Der Container für alte Fernseher ist dagegen trotz der laufenden Fußball-Europameisterschaft noch nahezu leer. In früheren Jahren hatten sich Fans vor so einem Ereignis zwar gerne mal größere und modernere Geräte zugelegt, aktuell spüren die Wertstoffhofmitarbeiter diesen Effekt nicht.

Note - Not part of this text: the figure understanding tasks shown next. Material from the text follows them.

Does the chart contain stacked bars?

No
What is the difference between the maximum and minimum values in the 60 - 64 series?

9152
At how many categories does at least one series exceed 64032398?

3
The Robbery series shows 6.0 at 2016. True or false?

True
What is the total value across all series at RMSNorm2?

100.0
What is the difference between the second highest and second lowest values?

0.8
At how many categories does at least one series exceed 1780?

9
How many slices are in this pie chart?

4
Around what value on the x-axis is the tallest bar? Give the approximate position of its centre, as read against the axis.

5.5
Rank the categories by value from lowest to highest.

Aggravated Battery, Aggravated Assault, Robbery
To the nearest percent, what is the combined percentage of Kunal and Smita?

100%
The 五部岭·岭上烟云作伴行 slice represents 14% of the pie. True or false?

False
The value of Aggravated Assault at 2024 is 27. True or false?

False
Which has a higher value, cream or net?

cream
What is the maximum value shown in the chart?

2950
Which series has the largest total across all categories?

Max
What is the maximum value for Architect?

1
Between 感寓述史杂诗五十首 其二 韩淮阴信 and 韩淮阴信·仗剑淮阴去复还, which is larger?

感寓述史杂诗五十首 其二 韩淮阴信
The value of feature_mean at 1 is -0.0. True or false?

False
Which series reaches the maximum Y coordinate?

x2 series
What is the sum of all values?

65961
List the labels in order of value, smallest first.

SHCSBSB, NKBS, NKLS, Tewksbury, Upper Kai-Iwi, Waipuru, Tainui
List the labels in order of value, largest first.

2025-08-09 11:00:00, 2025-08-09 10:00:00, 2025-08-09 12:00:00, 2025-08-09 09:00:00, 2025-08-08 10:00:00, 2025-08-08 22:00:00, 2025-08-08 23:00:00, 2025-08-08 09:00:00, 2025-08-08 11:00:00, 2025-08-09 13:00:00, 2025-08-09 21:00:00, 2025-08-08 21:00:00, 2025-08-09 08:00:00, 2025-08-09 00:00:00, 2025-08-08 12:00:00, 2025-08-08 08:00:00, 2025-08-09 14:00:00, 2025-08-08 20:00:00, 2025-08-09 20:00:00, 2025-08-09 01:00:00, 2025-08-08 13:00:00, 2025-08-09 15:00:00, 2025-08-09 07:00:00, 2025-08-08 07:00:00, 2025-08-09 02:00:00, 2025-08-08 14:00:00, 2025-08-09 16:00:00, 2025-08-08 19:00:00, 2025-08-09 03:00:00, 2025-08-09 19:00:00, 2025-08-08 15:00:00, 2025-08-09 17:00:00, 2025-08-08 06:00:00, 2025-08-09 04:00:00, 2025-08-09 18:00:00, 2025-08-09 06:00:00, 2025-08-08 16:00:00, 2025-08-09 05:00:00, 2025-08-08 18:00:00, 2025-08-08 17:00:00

Die wertvollen Komponenten dieser Elektronik- und Elektrowaren kennen aber auch Leute, die die Wertstofftruppe nicht so gerne sieht. Immer wieder war in den vergangenen Jahren eingebrochen und werthaltiges Gut aus den aufgebrochenen Containern gestohlen worden. Inzwischen ist die Anlage videoüberwacht und mit Bewegungsmeldern gesichert. Natürlich bleibt auch kein Bargeld aus gebührenpflichtigen Anlieferungen für Altreifen oder bei Überschreitung festgesetzter Anliefermengen im Büro. Doch auch unerwünschte Geschenke finden die Wertstoffleute immer wieder. „Manche laden ihre Sachen wie Altöl oder Sperrmüll außerhalb der Geschäftszeiten einfach vor dem Tor ab. Das ärgert uns und ist natürlich strafbar. Einige von ihnen konnten sogar ermittelt werden“, verrät Wollschläger.
Ein Container dientals Geschenkebörse
Aber nicht alles, was angeliefert wird, soll auch recycelt werden. Ein Container ist als Geschenkebörse eingerichtet, wo noch gute Sachen wie Kinderwägen, Räder, Bettroste, Bilder und vieles mehr kostenlos abgegeben werden. Die Nachfrage ist jedoch mäßig. „Die bleiben da zwei Wochen drin und wenn sie keiner haben will, wandern sie dennoch in den Recycling-Kreislauf“, weiß Wollschläger.